Nevada's Division of Industrial Relations is proposing rules that would standardize the requirements and reimbursement for providing telemedicine services in the state's workers' compensation system. The rules provide for authorization protocol, appointment protocol and of course reimbursement protocol.
States in the Western region, which have broad swaths of open land where people work and live in remote areas, stand to benefit from the technology and regulation of the practice.
Proponents of telemedicine say the technology offers advantages to employers at remote work sites, such as the 48 mines, 12 geothermal power plants and six oil fields scattered throughout Nevada. After an accident, a doctor or specialist could examine a worker remotely and diagnose the severity of the injury, then make a determination as to the next step - emergency room, hospital, local minor treatment, etc.
The key in implementation in workers' compensation settings is the development of regulatory protocol, and of course particularly a reimbursement schedule.
Telemedicine stands to be the most useful in medical-legal examinations where getting the patient to the examining physician requires extraordinary travel arrangements or transportation is difficult, if available at all.
While there may be a physician that is close to the injured worker, travel to an independent medical examination for medical-legal purposes may not be practical.

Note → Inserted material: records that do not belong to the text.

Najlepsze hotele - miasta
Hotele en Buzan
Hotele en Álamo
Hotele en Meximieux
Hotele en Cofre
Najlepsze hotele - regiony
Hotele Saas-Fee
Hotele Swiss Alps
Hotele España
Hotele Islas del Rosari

In those instances telemedicine could be implemented so that the local physician is guided in the examination process by the remote, independent medical examiner.
Nevada is leading the way with the Division's proposed rules. In my view this is an exciting development and one that will be embraced by other states, particularly in the west. It will help provide workers' compensation services to folks outside urban areas.
The Division of Industrial Relations will hold a public hearing on proposed telemedicine rules on Feb. 19 at 9 a.m. The hearing will be held by video conference at the Sawyer Building, 555 E. Washington Ave. Suite 5100 in Las Vegas, and in the Guinn room of the Capitol. 101 N. Carson St., in Carson City.
Written comments can be submitted until 5 p.m. on Feb. 19. Comments can be mailed to Terry Simi, Division of Industrial Relations, 1301 North Green Valley Parkway, Suite 200, Henderson, NV 89074.